La Corte suprema, quindi, ha condiviso
le decisioni assunte dalla Corte di merito non avendo il committente “
controllato che la ditta appaltatrice fosse
fornita di dotazioni di sicurezza e agisse nel rispetto della normativa
antinfortunistica, non avendo, in particolare, verificato in alcun modo né le
capacità organizzative della ditta scelta né l'effettivo rispetto degli
obblighi di legge, dato che egli si recava regolarmente presso il cantiere per
verificare l'andamento dei lavori ed essendo evidente e riconoscibile da
chiunque il rischio generico da caduta connesso al fatto che il vano ascensore
non fosse protetto in modo adeguato”. “
In
tema di prevenzione degli infortuni sul lavoro”, ha così proseguito la Sez.
IV, “
il dovere di sicurezza, con riguardo
ai lavori svolti in esecuzione di un contratto di appalto o di prestazione
d'opera, è riferibile, oltre che al datore di lavoro (di regola l'appaltatore,
destinatario delle disposizioni antinfortunistiche), anche al committente
ancorché detto principio non possa applicarsi automaticamente, non potendo esigersi
dal committente un controllo pressante, continuo e capillare
sull'organizzazione e sull'andamento dei lavori”.
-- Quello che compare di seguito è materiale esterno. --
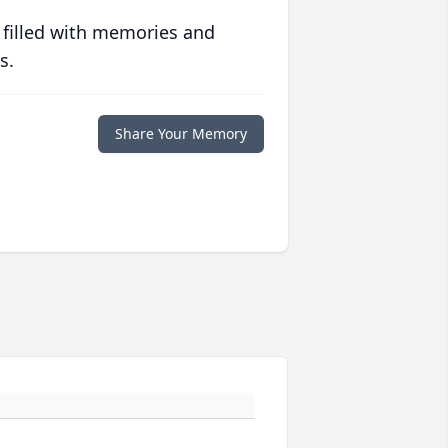
 filled with memories and
s.
Share Your Memory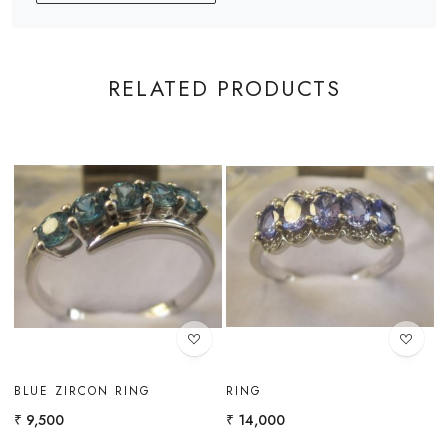
RELATED PRODUCTS
Loading...
Loading...
BLUE ZIRCON RING
RING
G
R
₹ 9,500
₹ 14,000
₹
Nel caso particolare in esame, ha così
concluso la Corte di Cassazione, la Corte territoriale aveva verificato in
concreto quale era stata l'incidenza della condotta
del committente nell'eziologia dell'evento, a fronte delle capacità
organizzative della ditta scelta per l'esecuzione dei lavori, essendosi reso
conto del fatto che la ditta appaltatrice non disponeva di adeguata organizzazione,
tanto che i ponteggi erano stati predisposti dal committente stesso ed aveva,
altresì, presa in considerazione la regolarità con cui il committente si recava
in cantiere per controllare l'andamento dei lavori nonché la immediata e facile
percepibilità della situazione di pericolo connessa al fatto che il vano
ascensore non appariva adeguatamente protetto.